### Saved entries
- Opening Delimiter -
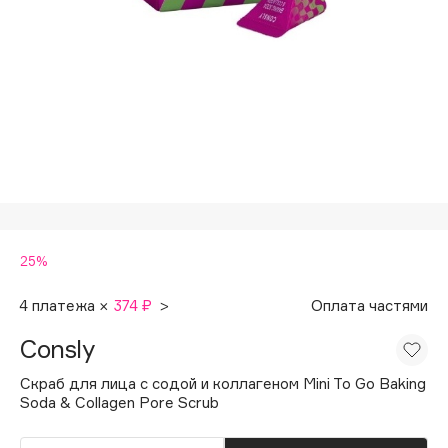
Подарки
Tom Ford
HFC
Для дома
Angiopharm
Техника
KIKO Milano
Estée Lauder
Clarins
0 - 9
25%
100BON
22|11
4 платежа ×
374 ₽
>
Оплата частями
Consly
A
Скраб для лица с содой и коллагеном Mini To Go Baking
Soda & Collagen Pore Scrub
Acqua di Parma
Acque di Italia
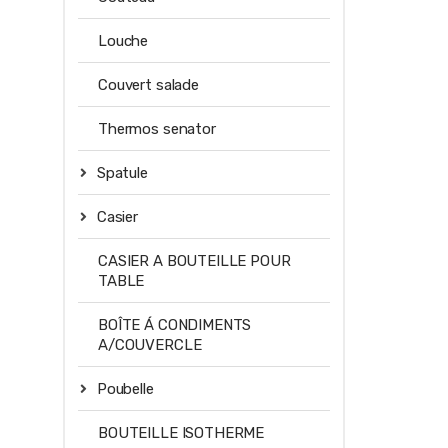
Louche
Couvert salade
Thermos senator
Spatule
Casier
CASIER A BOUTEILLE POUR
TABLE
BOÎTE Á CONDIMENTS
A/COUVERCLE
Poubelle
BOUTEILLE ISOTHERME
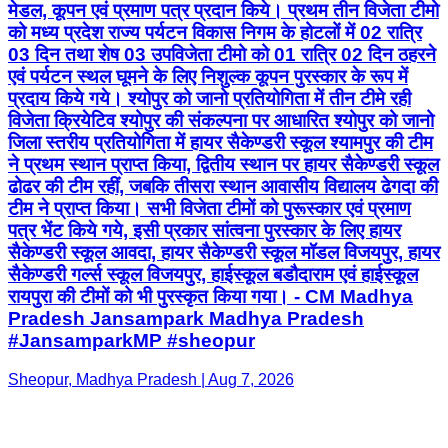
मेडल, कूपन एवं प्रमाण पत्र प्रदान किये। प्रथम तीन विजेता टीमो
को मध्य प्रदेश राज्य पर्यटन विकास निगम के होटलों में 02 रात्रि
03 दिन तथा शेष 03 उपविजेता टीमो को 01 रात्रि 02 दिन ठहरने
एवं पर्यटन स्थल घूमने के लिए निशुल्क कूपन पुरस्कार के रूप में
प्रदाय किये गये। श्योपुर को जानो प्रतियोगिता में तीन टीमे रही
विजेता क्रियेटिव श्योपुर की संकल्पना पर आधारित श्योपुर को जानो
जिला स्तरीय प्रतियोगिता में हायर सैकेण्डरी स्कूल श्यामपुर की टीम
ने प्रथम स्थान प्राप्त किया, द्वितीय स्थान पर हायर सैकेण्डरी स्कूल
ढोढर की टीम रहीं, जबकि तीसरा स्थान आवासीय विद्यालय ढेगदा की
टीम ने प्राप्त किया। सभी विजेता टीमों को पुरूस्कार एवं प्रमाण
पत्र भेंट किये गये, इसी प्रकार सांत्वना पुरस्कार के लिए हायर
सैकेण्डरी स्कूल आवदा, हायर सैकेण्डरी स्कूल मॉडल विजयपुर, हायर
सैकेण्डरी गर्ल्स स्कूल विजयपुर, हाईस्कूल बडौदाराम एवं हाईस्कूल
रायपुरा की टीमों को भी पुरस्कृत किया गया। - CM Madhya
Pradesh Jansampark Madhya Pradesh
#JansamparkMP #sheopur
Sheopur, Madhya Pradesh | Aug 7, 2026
- Closing Delimiter -
- Opening Delimiter -
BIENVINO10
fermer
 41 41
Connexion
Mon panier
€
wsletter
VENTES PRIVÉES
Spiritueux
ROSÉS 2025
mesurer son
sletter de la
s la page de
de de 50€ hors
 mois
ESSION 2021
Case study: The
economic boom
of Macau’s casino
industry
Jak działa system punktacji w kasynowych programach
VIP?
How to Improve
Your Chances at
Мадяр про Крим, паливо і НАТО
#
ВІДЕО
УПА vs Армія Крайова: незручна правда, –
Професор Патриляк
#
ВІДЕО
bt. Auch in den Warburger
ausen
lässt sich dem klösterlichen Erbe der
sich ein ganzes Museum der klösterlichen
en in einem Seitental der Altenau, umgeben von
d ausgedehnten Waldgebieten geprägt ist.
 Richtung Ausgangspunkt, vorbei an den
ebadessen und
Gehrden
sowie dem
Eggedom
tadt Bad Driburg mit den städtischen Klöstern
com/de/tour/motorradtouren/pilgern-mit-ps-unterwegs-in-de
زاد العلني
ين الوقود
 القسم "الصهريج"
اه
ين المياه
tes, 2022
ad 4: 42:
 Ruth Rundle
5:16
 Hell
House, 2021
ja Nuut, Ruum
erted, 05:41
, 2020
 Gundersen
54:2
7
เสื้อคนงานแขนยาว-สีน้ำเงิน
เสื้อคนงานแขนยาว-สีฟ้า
- Closing Delimiter -
### Task item
From the data above, copy each line with the string "อคนงานแขนยาว" in it.

### Reply
เสื้อคนงานแขนยาว-สีน้ำเงิน
เสื้อคนงานแขนยาว-สีฟ้า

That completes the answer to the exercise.